Activity:
Return nothing but the lines from the line with "télécharger et d’utiliser votre logiciel" through the last line of the entries that follow, copied exactly and free of pictures.

Dataset entries:
______________________________
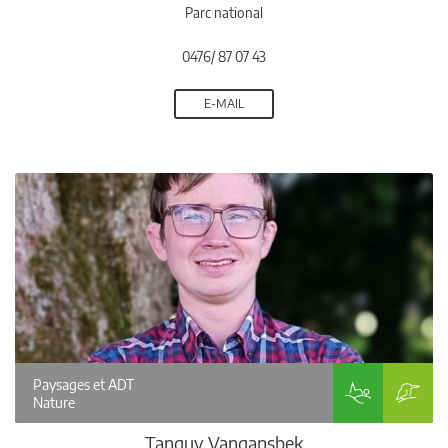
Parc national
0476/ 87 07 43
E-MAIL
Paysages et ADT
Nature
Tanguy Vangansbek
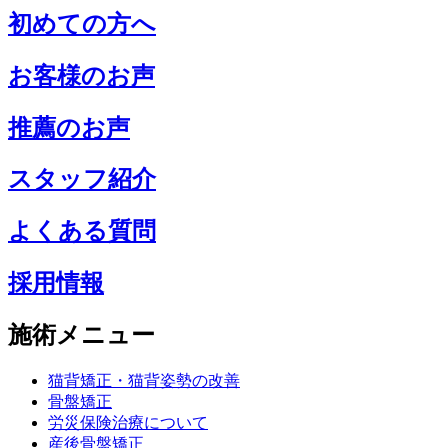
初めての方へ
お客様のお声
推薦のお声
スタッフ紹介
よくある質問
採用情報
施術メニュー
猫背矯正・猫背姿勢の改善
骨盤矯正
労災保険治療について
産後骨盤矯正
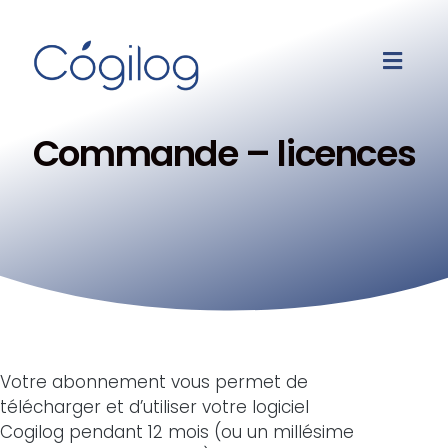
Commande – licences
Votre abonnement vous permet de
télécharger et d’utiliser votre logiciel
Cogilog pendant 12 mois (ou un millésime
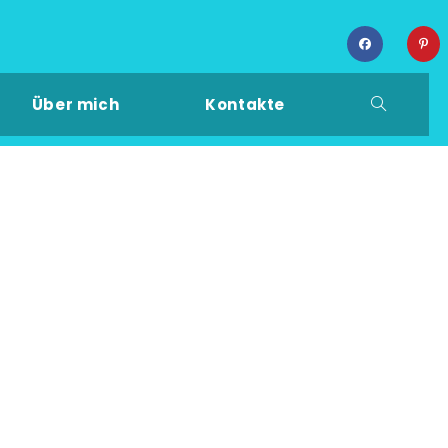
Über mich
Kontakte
______________________________
Your response:
télécharger et d’utiliser votre logiciel
Cogilog pendant 12 mois (ou un millésime
Über mich
Kontakte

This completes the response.